These two are my greatest joy and no doubt my greatest challenge. Sometimes, I wonder how on the earth God saw me fit to handle them. And then I realize, I'm supposed to parent in Christ who strengthens me. Joy is something that sometimes I struggle with in the daily reality of chasing Reese when she is running into the cul-de-sac or administering the 3rd spanking of the morning or having a screaming 15 month old in Trader Joes bc she wants to run around or trying to make lunch amidst endless requests for things and refereeing sibling fights. Sometimes I just want to scream, "I'm not good at this!!! Make it stop!!!!!" Anybody?
This is how I feel "in the natural". But I know that as a Christian, the natural is not the end for me. Something that has really helped me is the scripture Psalm 16:11 it says "In His presence is fullness of joy." I don't know about you but I need some JOY! Where do we go when circumstances leave us without joy? In God's presence. How do we get there? That's probably different for different people.
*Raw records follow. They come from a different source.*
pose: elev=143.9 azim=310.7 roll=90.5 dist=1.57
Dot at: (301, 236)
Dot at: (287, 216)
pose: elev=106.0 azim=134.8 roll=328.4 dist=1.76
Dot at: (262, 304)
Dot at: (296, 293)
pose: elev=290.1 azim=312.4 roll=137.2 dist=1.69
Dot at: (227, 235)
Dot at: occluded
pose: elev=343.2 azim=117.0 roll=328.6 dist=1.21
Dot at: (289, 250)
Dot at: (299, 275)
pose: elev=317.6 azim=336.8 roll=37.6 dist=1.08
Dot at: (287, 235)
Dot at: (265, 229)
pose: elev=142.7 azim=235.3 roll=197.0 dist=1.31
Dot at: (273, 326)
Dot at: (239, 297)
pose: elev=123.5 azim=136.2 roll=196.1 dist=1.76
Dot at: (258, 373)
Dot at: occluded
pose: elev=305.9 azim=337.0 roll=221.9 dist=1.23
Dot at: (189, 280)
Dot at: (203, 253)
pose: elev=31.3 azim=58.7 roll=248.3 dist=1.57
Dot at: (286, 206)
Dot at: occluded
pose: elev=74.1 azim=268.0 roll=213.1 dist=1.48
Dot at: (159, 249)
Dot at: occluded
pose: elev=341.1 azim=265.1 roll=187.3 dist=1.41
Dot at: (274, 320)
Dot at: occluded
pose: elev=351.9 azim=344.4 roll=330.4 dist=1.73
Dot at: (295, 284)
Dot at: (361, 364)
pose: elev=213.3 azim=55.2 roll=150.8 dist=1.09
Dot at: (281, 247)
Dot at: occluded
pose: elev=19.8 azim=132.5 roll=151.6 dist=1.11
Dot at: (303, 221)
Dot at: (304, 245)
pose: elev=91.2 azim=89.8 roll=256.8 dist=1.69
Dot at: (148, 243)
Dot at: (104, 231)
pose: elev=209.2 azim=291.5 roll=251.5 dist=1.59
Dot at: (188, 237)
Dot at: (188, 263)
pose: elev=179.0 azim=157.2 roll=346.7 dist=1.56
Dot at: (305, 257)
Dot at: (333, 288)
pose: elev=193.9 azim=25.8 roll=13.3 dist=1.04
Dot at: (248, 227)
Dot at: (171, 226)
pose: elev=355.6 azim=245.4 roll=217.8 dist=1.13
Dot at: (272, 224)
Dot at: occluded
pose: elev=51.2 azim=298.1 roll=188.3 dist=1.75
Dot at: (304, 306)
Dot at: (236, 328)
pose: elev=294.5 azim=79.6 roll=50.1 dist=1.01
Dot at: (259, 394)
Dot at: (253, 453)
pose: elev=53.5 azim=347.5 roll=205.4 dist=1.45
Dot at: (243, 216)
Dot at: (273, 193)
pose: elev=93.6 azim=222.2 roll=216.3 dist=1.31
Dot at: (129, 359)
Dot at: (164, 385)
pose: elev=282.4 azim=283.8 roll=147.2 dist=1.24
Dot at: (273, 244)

But for me, I'm trying to be better about getting a little time in here and there with my bible. It doesn't have to be a big study, just a quick moment with a scripture. I try to read about the promises of God and let my mind dwell on it. Another thing has been having Christian music on, in the car and in the house. It really puts my heart in a different "posture"? Then of course, being at church is a great way to feel God's presence.
So here I am. Trying to do the best I can for my kids despite my weaknesses. Failing sometimes. Successful sometimes. Praying & desperate for God always.